Wind, lightning from Tuesday storm knock out power across Routt County
STEAMBOAT SPRINGS — A powerful thunderstorm moved through Northwest Colorado on Tuesday evening, knocking out power to neighborhoods across Routt County but dropping little moisture.
The storm brought frequent lightning and wind gusts of 40 to 50 mph but dropped less than one-tenth of an inch of rain in Steamboat Springs with slightly higher totals in the mountains surrounding town, according to Matt Aleksa, a meteorologist with the National Weather Service in Grand Junction.
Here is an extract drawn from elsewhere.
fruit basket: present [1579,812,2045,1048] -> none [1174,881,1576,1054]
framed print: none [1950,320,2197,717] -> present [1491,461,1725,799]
“The valleys were just too dry in the low levels to really see much of that,” Aleksa said. “Mostly that rain wasn’t reaching the surface of the valleys.”
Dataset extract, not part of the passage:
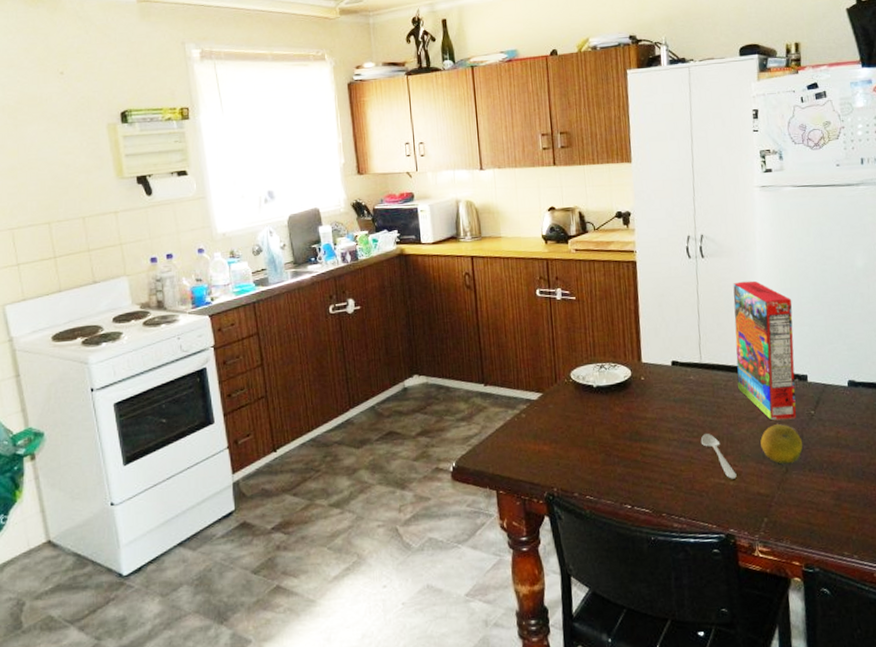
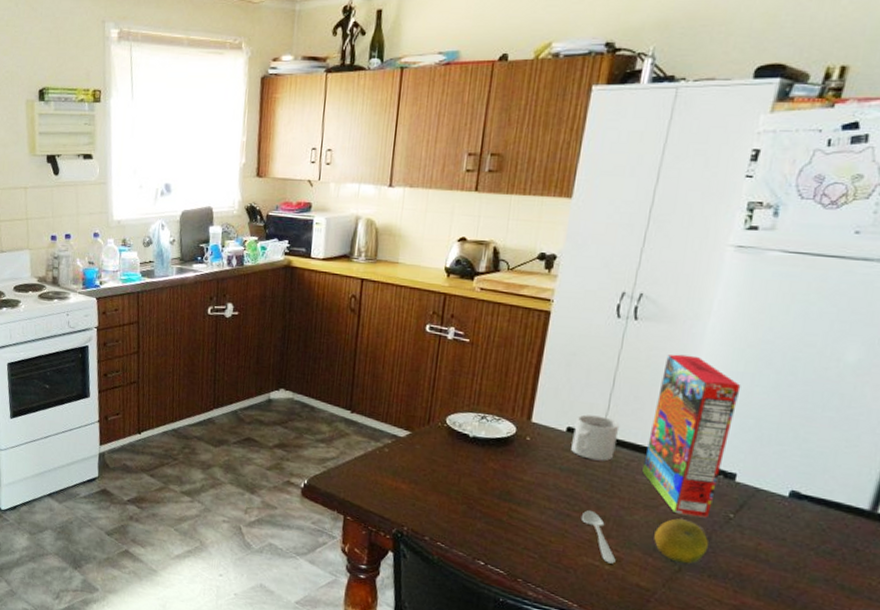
mug: none [677,346,714,387] -> present [571,414,620,461]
The storm kept Steamboat Springs Fire Rescue and Yampa Valley Electric Association crews busy responding to downed power lines from Rabbit Ears Pass to western Routt County. Nearly 2,000 homes and businesses were impacted by 13 outages, which affected users in Hayden, South Routt and Steamboat, according to YVEA member outreach supervisor Jim Jennings.
“Our crews had their hands full,” Jennings said. “They’re not only out there in the dark, but out there in this weather.”
At about 4:40 p.m., a tree fell on power lines near the Mesa Schoolhouse at the base of Rabbit Ears Pass, interrupting power to about 500 homes and businesses in the area, including South Routt.
Power lines also fell across Routt County Road 42, knocking out power to the Silver Spur subdivision, and across U.S. Highway 40 between Steamboat II and Milner. The power lines along U.S. 40 fell on a tree and a barn, igniting some vegetation, according to Steamboat Fire Chief Mel Stewart.
At about 6:40 p.m., a home was struck by lightning on Abbey Road in West End Village. The house sustained exterior and interior damage, including to facia, drywall and mechanical systems, Stewart said.
“There was a small fire in the attic space that we were able to extinguish,” Stewart said. “There was a fair amount of damage to the house from the lighting strike.”
About 30 lightning strikes reached the ground during a two-hour period as the storm moved from east to west across the Yampa Valley, according to the Weather Service.
The unusual track of the storm was the result of a clockwise flow around a high pressure center to the northeast of Steamboat, Aleksa said.
“We’re going to see similar trends today as well as on Thursday,” Aleksa said. “But the winds might not be as crazy as they were yesterday.”